Kaynak Metin ->
------------
Yine bu yıllarda bazı Amerikan gazeteleri, sayfa sayısı oldukça çok olan pazar ilaveleri vermeye başladılar. Örneğin 1892’den itibaren New York World gazetesinin pazar ilavesi 48 sayfa idi. İlavelerde spor, sosyal hayat, kültür, borsa haberleri ve etkinlikler yer alıyordu. Karikatür gibi, mizah ve güldürü sayfaları 1894’ten itibaren yer almaya başladı gazetelerde. Bu “müşteriye hizmet” hamlesi reklam veren firmalar için pazar ilavesini çekici kılma gereksiniminden doğmuştu. Bu sayede ilan hacmi yükseltilebiliyordu. Bu kural günümüzde de geçerliliğini koruyor: Gazetenin tirajı ne kadar yüksekse ilan fiyatları da o oranda yüksek oluyor.
Sorun okuma alışkanlığı pek olmayan kesimlere nasıl ulaşılabileceğinde yatıyordu.
Amerika’ya göç dönemiydi ve gelenler İngilizceyi az biliyorlardı, öğrenim seviyeleri de yüksek değildi ve okuma alışkanlıkları yoktu. Yazıdan daha çok çizim ve resimlerle bu gruba ulaşılabiliyordu. Resim ve çizimlerin renkli olması, hedef kitleye ulaşmasını daha da kolaylaştırıyordu. Gazete ilavelerinde 1893’te ilk renkli karikatür, bir yıl sonra da ilk “resim şeridi” yayınladı.
Walt Mc Dougall çizgi romanın öncülerinden sayılacak sürekli şerit çizimlerin ilk uygulayan yaratıcısıdır. “Wizard of Oz” sürekli yayınlanan ilk çizimler şerididir. İki gazete yayıncısı, çizilmiş hikâyelerin, yaratılmış figürlerin, bir kere değil, sürekli olarak gösterilmesinin okuyucular üzerindeki etkisinin farkına vardılar. Amaçları daha fazla okuyucu kazanmaktı, bu amaca varmak içinse “çizimlerle eğlence” en etkili uygulama idi. Yenilik yaratmak, yeni bir sanat yapmak gibi bir düşünceleri yoktu. Tek düşünceleri rakibinden daha etkili, daha çok okuyucusu olan, yüksek tiraja sahip bir yayın organına sahip olmaktı.
------------
Verilen Bilgiler ->
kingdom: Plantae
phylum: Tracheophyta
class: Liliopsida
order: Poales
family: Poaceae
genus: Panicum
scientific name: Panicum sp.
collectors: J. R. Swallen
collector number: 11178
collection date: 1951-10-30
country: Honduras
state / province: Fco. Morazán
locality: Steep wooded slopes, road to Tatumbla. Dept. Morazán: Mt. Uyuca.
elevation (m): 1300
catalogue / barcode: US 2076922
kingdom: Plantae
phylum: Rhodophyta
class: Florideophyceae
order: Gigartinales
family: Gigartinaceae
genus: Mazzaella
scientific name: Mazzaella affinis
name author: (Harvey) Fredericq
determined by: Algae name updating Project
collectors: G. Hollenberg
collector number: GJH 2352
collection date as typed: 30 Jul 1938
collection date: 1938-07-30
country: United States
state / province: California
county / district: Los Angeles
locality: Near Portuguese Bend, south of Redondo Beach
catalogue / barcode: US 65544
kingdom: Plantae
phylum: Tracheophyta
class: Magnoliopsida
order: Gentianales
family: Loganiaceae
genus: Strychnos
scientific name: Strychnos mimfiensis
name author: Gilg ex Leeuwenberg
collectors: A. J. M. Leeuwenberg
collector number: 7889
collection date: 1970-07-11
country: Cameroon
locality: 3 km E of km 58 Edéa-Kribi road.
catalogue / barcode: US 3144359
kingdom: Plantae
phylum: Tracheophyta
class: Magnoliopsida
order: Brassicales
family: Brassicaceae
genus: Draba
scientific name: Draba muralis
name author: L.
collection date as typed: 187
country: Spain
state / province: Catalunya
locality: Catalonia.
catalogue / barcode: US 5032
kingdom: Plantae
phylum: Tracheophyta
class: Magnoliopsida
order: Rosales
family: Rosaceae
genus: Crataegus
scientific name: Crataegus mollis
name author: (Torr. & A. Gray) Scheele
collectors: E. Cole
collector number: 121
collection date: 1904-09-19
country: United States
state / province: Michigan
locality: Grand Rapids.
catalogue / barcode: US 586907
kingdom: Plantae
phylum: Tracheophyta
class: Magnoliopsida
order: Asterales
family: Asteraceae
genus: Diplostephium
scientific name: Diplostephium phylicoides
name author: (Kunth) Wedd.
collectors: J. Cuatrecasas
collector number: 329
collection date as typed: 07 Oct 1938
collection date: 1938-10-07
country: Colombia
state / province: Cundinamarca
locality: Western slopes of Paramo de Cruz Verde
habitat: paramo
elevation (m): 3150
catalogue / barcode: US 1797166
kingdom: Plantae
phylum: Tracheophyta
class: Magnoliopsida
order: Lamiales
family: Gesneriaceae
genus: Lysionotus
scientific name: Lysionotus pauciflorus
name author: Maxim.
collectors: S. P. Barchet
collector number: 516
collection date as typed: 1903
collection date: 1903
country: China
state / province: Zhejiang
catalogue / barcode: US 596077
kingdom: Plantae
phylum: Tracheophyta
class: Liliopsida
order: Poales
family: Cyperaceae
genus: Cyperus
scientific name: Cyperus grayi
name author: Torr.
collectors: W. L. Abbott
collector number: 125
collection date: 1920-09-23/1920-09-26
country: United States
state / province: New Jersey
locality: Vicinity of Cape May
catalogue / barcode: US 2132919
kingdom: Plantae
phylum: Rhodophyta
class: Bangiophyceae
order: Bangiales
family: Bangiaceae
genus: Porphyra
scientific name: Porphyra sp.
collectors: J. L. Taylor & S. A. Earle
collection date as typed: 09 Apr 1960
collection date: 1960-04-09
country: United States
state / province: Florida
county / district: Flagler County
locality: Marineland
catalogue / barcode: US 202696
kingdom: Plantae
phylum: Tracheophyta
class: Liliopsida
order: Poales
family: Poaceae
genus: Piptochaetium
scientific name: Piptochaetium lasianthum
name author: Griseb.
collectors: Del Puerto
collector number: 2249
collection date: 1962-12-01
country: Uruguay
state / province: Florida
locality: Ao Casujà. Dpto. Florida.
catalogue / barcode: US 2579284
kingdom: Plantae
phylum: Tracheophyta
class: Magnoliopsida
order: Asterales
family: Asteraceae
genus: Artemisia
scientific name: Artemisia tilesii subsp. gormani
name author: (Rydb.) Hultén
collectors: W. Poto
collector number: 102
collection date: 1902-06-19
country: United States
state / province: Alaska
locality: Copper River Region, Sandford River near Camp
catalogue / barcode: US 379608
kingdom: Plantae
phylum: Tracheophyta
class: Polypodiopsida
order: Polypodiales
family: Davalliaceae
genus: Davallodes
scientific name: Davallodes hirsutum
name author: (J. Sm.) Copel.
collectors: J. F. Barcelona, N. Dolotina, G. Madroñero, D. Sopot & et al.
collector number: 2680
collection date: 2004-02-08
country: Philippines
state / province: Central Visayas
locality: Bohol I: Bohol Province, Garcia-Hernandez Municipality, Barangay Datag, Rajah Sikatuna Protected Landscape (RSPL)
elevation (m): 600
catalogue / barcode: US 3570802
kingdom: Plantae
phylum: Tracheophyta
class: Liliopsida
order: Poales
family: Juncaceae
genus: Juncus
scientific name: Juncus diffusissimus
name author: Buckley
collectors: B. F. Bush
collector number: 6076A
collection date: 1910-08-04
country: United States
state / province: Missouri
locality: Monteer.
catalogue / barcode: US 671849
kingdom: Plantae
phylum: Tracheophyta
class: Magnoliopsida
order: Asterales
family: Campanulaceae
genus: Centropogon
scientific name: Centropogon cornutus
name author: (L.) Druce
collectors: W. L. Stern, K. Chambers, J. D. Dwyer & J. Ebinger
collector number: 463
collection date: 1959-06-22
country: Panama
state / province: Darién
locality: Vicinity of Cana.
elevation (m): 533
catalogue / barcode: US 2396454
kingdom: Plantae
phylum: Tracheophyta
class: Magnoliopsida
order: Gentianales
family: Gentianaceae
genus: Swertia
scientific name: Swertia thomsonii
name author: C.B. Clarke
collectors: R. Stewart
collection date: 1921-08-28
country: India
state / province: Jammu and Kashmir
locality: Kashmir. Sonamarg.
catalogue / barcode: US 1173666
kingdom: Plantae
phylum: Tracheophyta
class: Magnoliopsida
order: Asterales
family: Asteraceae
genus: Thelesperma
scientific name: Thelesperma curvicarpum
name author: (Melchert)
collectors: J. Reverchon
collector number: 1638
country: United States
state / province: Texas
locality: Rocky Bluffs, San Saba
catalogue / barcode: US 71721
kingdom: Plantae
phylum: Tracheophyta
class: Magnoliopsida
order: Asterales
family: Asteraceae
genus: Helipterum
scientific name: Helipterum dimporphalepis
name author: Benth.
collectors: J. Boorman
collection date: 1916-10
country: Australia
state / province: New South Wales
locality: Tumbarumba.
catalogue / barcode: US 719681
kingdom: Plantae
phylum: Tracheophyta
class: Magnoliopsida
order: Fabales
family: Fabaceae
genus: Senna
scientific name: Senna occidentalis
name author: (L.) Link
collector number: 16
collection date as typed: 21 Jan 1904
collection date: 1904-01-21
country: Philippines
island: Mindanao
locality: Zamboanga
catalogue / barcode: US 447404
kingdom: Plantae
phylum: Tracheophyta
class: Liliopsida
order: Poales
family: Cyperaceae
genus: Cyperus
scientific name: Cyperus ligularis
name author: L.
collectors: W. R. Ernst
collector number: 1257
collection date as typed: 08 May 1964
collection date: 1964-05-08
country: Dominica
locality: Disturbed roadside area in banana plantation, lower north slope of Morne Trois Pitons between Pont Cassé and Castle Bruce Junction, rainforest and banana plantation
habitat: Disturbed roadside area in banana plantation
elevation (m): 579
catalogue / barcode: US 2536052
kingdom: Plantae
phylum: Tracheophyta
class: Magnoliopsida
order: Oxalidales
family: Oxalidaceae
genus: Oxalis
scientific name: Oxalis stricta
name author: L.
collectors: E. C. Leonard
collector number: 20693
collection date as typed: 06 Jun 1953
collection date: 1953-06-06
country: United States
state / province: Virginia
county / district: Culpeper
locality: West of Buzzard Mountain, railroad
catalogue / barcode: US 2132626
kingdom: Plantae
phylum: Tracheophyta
------------
İstenen Görevler ->
1. Şu ifadeler kaynak metinle uyuşuyor mu? (a) New York World gazetesinin pazar ilavesi 1892'den itibaren 48 sayfaydı. (b) Gazete ilavelerindeki ilk renkli karikatür 1894'te yayınlandı. (c) İki gazete yayıncısının amacı yeni bir sanat yaratmaktı. Her biri için evet ya da hayır diyerek karara götüren sözleri metinden aynen alıntılar mısınız?
2. Kaynak metinde "Yine bu yıllarda" sözlerini içeren yerle açılıp "nasıl ulaşılabileceğinde yatıyordu." sözleriyle kapanan bölümü aynen alıntılar mısınız?

Tamamlanmış Alıştırma ->
1.
(a) Evet: "Örneğin 1892’den itibaren New York World gazetesinin pazar ilavesi 48 sayfa idi."
(b) Hayır: "Gazete ilavelerinde 1893’te ilk renkli karikatür"
(c) Hayır: "Yenilik yaratmak, yeni bir sanat yapmak gibi bir düşünceleri yoktu."

2.
Yine bu yıllarda bazı Amerikan gazeteleri, sayfa sayısı oldukça çok olan pazar ilaveleri vermeye başladılar. Örneğin 1892’den itibaren New York World gazetesinin pazar ilavesi 48 sayfa idi. İlavelerde spor, sosyal hayat, kültür, borsa haberleri ve etkinlikler yer alıyordu. Karikatür gibi, mizah ve güldürü sayfaları 1894’ten itibaren yer almaya başladı gazetelerde. Bu “müşteriye hizmet” hamlesi reklam veren firmalar için pazar ilavesini çekici kılma gereksiniminden doğmuştu. Bu sayede ilan hacmi yükseltilebiliyordu. Bu kural günümüzde de geçerliliğini koruyor: Gazetenin tirajı ne kadar yüksekse ilan fiyatları da o oranda yüksek oluyor.
Sorun okuma alışkanlığı pek olmayan kesimlere nasıl ulaşılabileceğinde yatıyordu.